**Exercise aim**
Arrange every line of the records below as a JSON list of strings, one string per line, with blank lines and the pictures left out.

[Rendered chart images]
◇ ◇ ◇ ◇ ◇ ◇ ◇
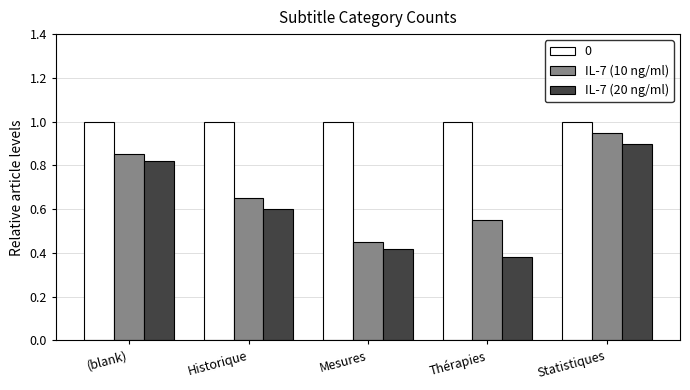

At which label is IL-7 (20 ng/ml) closest to 0?

Thérapies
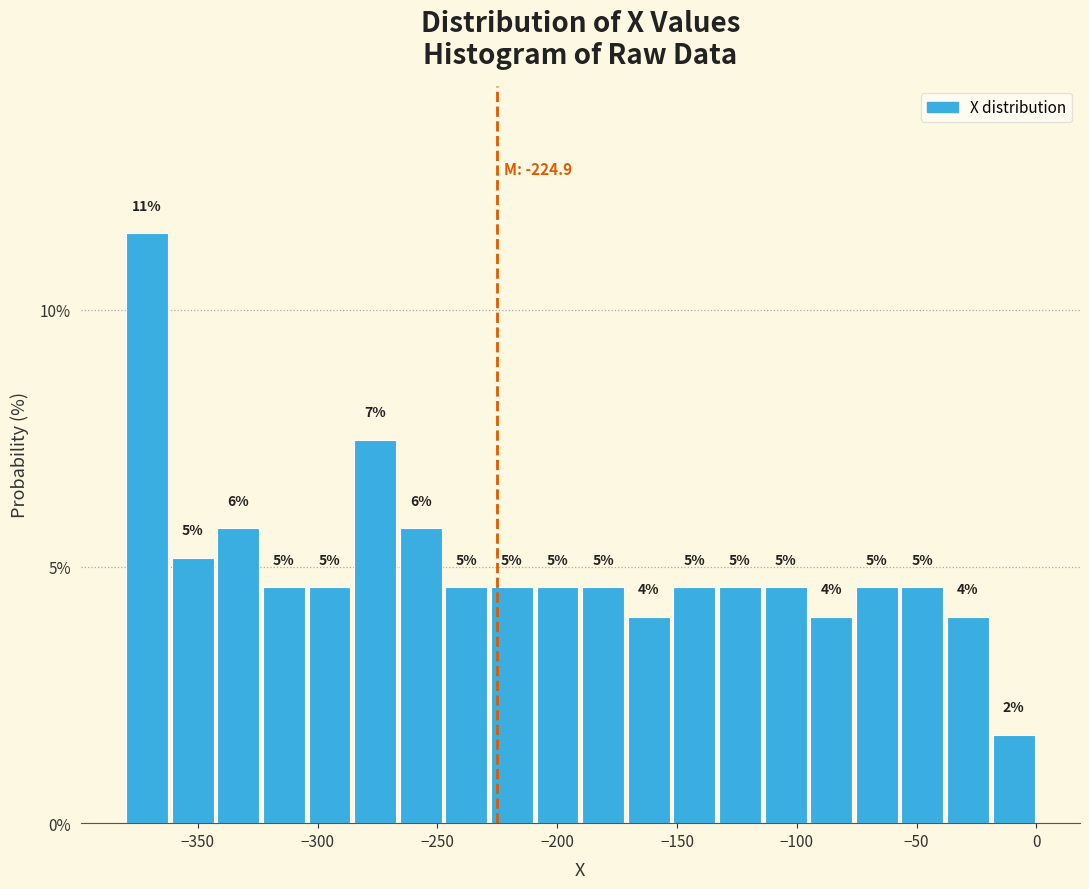

Around what value on the x-axis is the tallest bar? Give the approximate position of its centre, as read against the axis.

-370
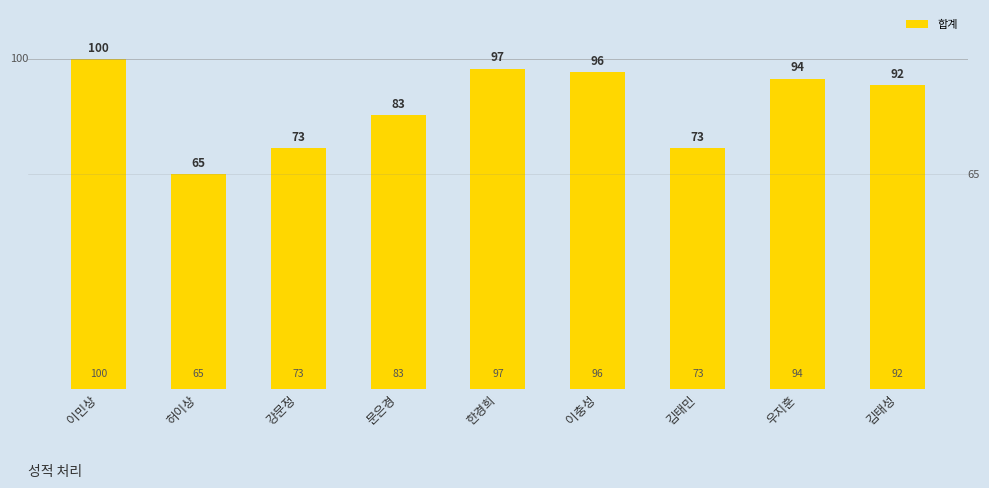

Is it true that the value at 문은경 is 83?

True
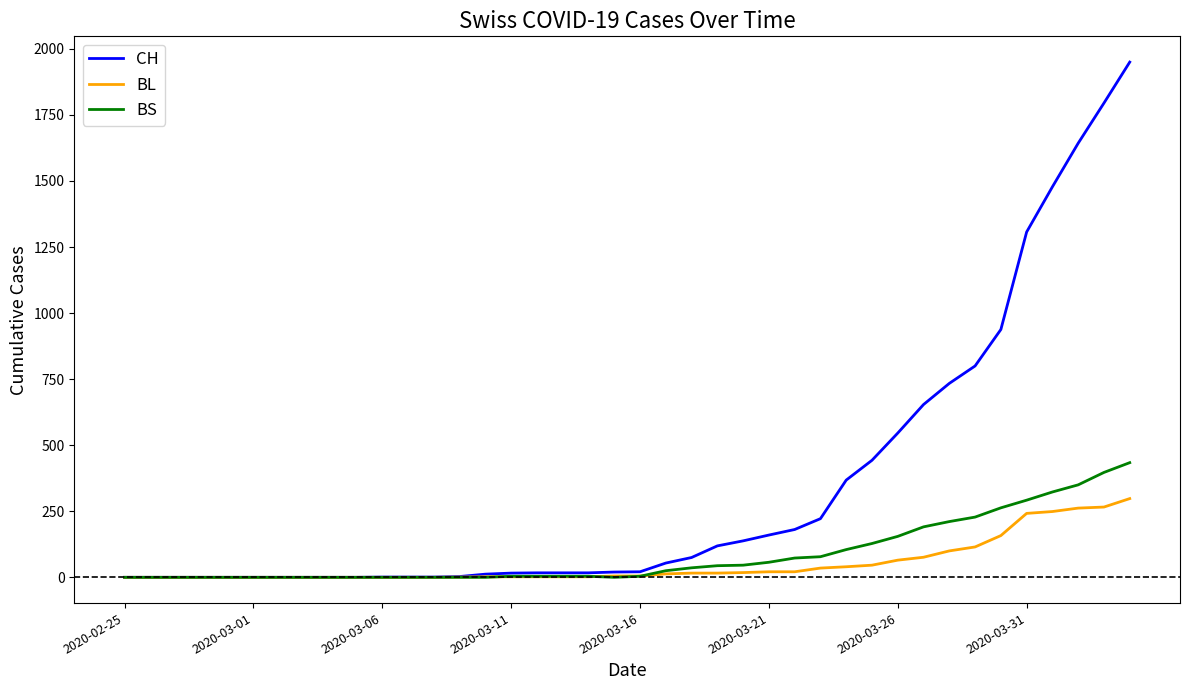

Is this an area chart (filled region under the line)?

No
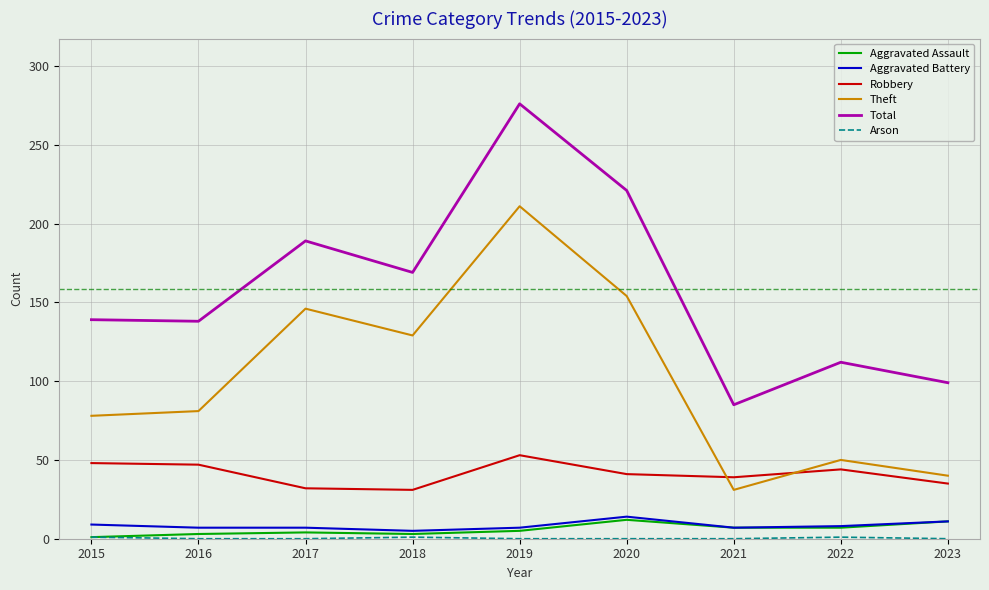

Where does the Aggravated Battery series first go above 7?

2015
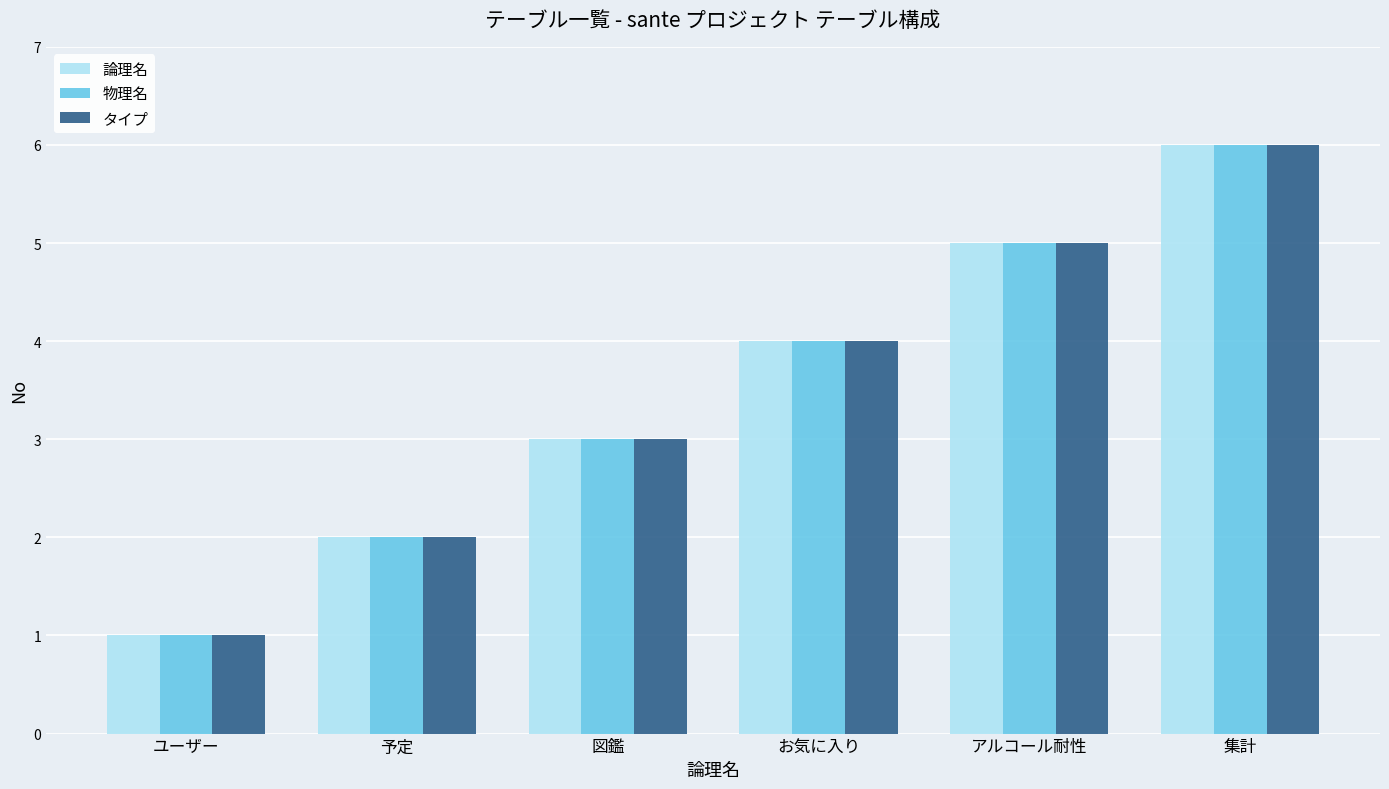

What is the approximate value of 論理名 at 図鑑?

3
◇ ◇ ◇ ◇ ◇ ◇ ◇
**Answer to this exercise**
[
  "At which label is IL-7 (20 ng/ml) closest to 0?",
  "Thérapies",
  "Around what value on the x-axis is the tallest bar? Give the approximate position of its centre, as read against the axis.",
  "-370",
  "Is it true that the value at 문은경 is 83?",
  "True",
  "Is this an area chart (filled region under the line)?",
  "No",
  "Where does the Aggravated Battery series first go above 7?",
  "2015",
  "What is the approximate value of 論理名 at 図鑑?",
  "3"
]